*Task details*
Swap "layout element" for "page region" in the listing below and give its lines again with nothing else changed. Leave the picture out of your answer.

— START OF Input rows —

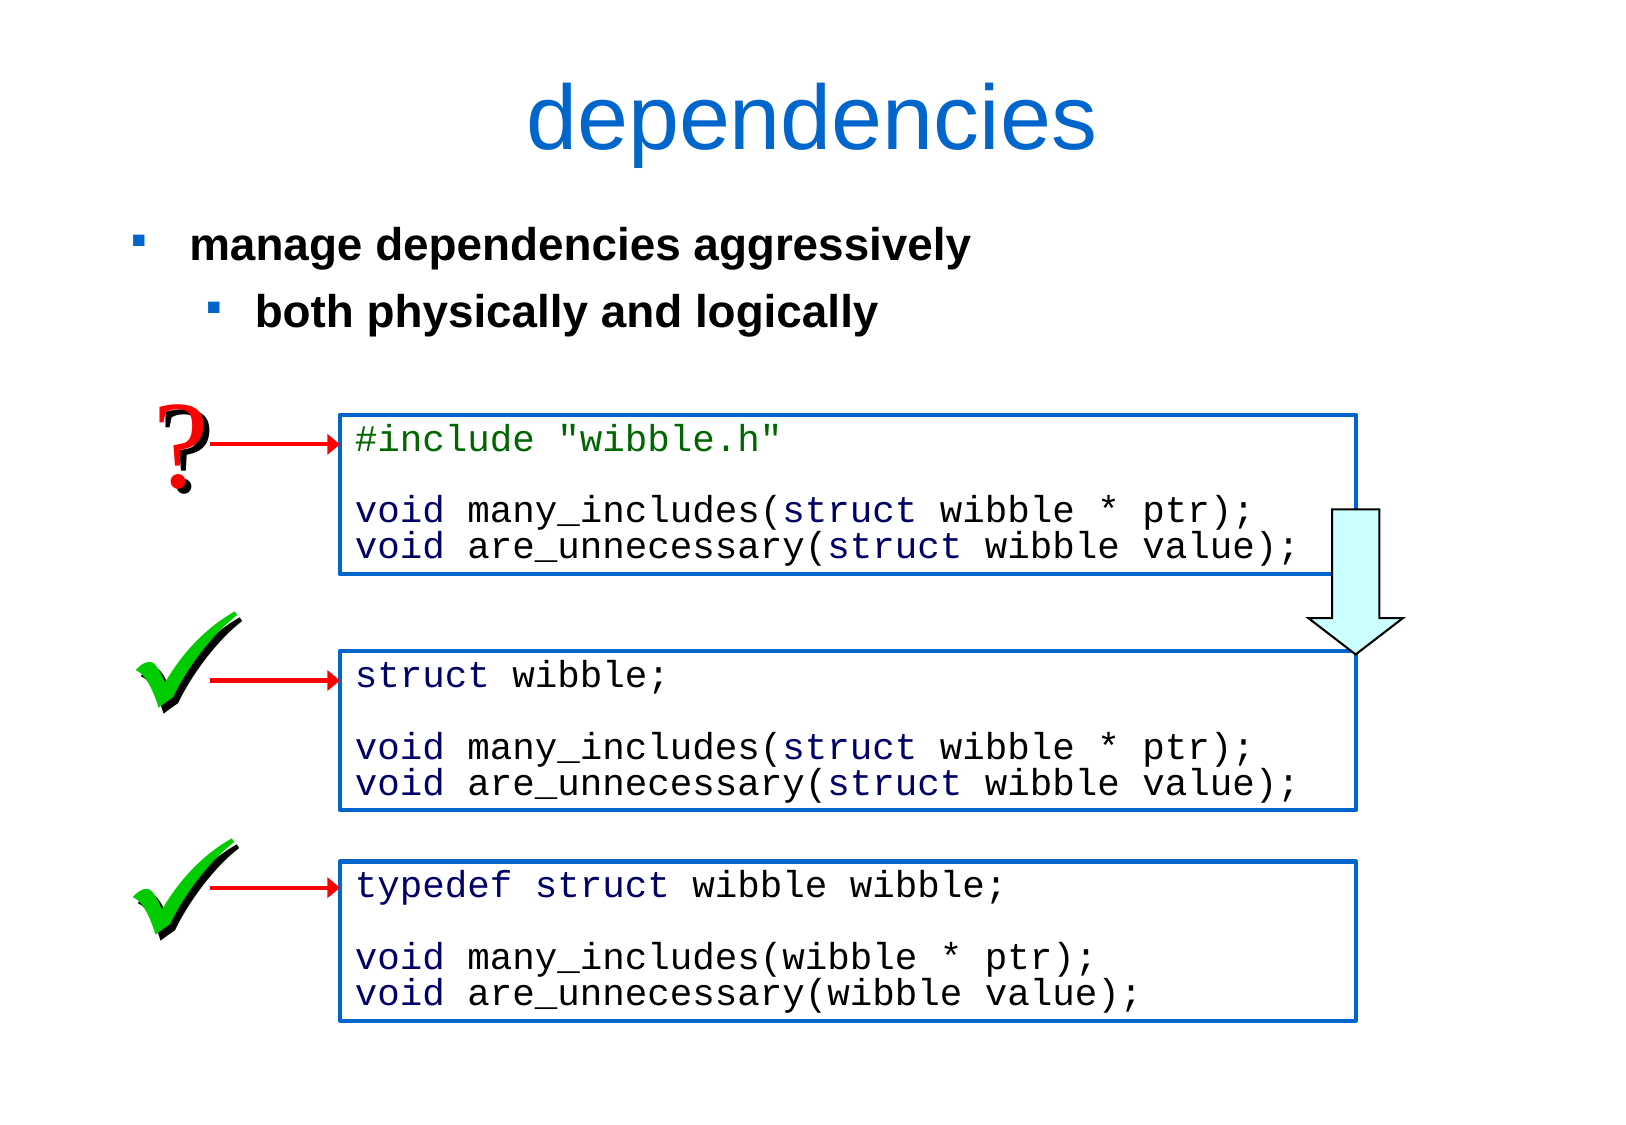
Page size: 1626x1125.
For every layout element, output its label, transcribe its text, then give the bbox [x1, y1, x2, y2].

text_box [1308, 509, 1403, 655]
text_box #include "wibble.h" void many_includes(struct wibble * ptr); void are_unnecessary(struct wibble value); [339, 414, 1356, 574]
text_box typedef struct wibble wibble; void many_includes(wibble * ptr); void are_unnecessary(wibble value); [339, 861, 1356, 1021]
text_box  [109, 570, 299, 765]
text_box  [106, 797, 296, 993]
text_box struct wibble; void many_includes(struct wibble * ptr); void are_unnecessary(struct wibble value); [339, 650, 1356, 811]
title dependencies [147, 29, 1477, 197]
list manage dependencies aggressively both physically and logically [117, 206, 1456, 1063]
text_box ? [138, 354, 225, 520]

— END OF Input rows —

*Result below*
Page size: 1626x1125.
For every page region, output its label, transcribe its text, then give the bbox [x1, y1, x2, y2].

text_box [1308, 509, 1403, 655]
text_box #include "wibble.h" void many_includes(struct wibble * ptr); void are_unnecessary(struct wibble value); [339, 414, 1356, 574]
text_box typedef struct wibble wibble; void many_includes(wibble * ptr); void are_unnecessary(wibble value); [339, 861, 1356, 1021]
text_box  [109, 570, 299, 765]
text_box  [106, 797, 296, 993]
text_box struct wibble; void many_includes(struct wibble * ptr); void are_unnecessary(struct wibble value); [339, 650, 1356, 811]
title dependencies [147, 29, 1477, 197]
list manage dependencies aggressively both physically and logically [117, 206, 1456, 1063]
text_box ? [138, 354, 225, 520]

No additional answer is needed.